Então não é que a cultura de entretenimento seja
proibida pela crítica de emprestar suas referências da grande arte – as pessoas
podem “se divertir” com a grande arte o quanto quiserem, o alcance da crítica
ainda se restringe apenas a ensinar critérios a quem se interesse por eles,
independentemente da conduta pessoal dos leitores. O problema para a crítica que
faz uso da separação entre grande arte e cultura de massa está em casos de
desonestidade musical que ela tem em mãos, como o caso do André Rieu, e que ela
sente ser uma demanda por esclarecimento (e por expiação?, claro). Enquanto
isso, propostas mistas ou francamente de entretenimento são plenamente possíveis
de serem feitas de maneira honesta com a grande arte: a incorporação de
coreografia e mesmo de ambientações e acústicas alegóricas no DVD do Yo-Yo Ma das suítes para cello solo de Bach é uma
proposta clara e honesta, o empréstimo
dos Punch Brothers de repertório clássico pra ocasiões e instrumentos
populares também, etc.
Portanto, a crítica acusar e julgar os prejuízos
da desonestidade de uma falsificação da grande arte, usando-se da separação de
grande arte e de cultura de entretenimento, não significa um totalitarismo com a
presença da grande arte em meios de entretenimento nem uma doutrinação, porque a
crítica não funciona assim.
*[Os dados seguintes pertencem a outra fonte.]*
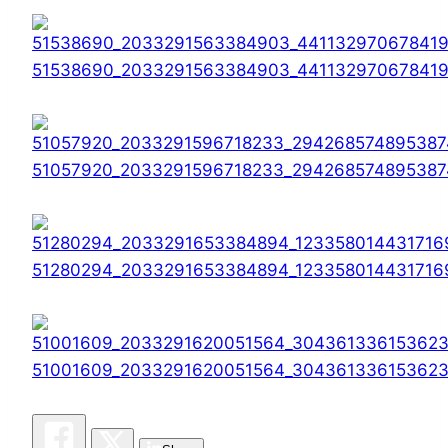
51538690_2033291563384903_44113297067841
51057920_2033291596718233_294268574895387
51280294_2033291653384894_123358014431716
51001609_2033291620051564_30436133615362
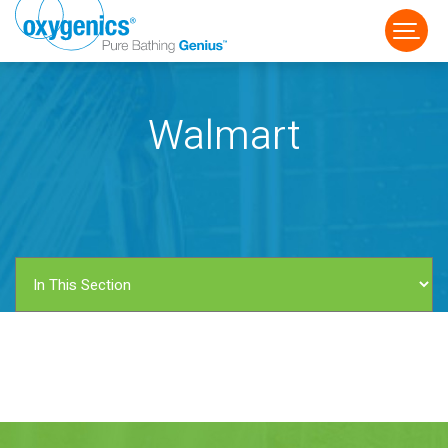
Walmart
FAUCET
FIXED
HANDHELD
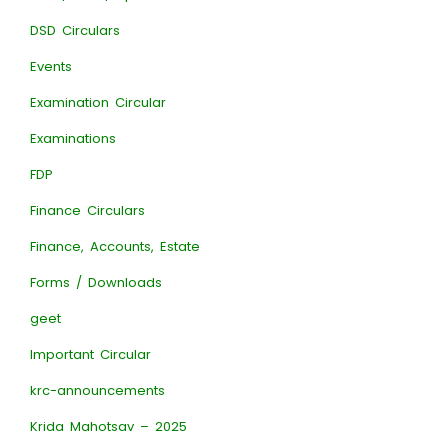
DSD Circulars
Events
Examination Circular
Examinations
FDP
Finance Circulars
Finance, Accounts, Estate
Forms / Downloads
geet
Important Circular
krc-announcements
Krida Mahotsav – 2025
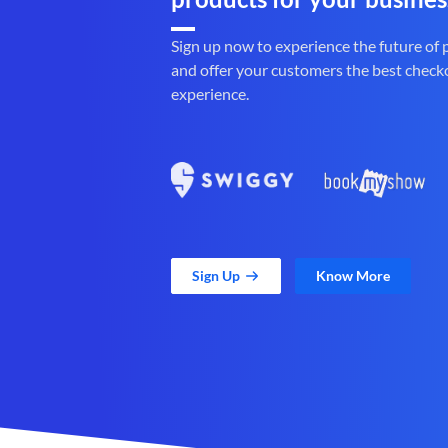
Sign up now to experience the future of
and offer your customers the best check
experience.
Sign Up
Know More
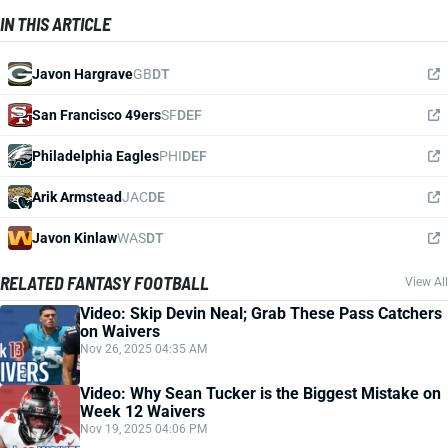
IN THIS ARTICLE
Javon Hargrave
GB
DT
San Francisco 49ers
SF
DEF
Philadelphia Eagles
PHI
DEF
Arik Armstead
JAC
DE
Javon Kinlaw
WAS
DT
RELATED FANTASY FOOTBALL
View All
Video: Skip Devin Neal; Grab These Pass Catchers
on Waivers
Nov 26, 2025 04:35 AM
Video: Why Sean Tucker is the Biggest Mistake on
Week 12 Waivers
Nov 19, 2025 04:06 PM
Significa apenas a contextualização que agradecemos
ser possível demonstrar.
A entidade da grande arte
Mas já que estamos aqui, teve outra coisa que
também me incomodou. Digamos que Lang Lang fosse mesmo um exclusivo
entertainer da música clássica recebendo diplomas e contratos com
gravadoras sérias: isso significaria que a grande arte ou os críticos que atuam
em defesa de uma aferição madura dos seus valores são ingênuos, hipócritas ou
idealistas? Não! Significaria que o tal entertainer estaria sendo
acolhido por lugares cujos critérios pra essa aferição de valores da grande
arte, a qual eles representassem, estariam mal adequados – daí até mesmo a
necessidade ainda maior do crítico disponibilizar os critérios que ajudem os
interessados em explorar as qualidades da grande arte com maior profundidade.
Até porque esse entertainer jamais deixaria de ser passível de crítica
apenas por ser um pianista clássico e não um André Rieu! Não teria sido a
crítica distraída com André Rieu que teria levado Lang Lang aos espaços
insuspeitos da própria grande arte, e sim apenas a falta da crítica a ele. É por
isso que a ironia não fecha: Lang Lang só seria uma “ameaça” dentro da grande
arte se fosse um mero entertainer desonesto. Não sendo, ele é apenas no
máximo um pianista menos sofisticado, o que não é uma ameaça à grande arte.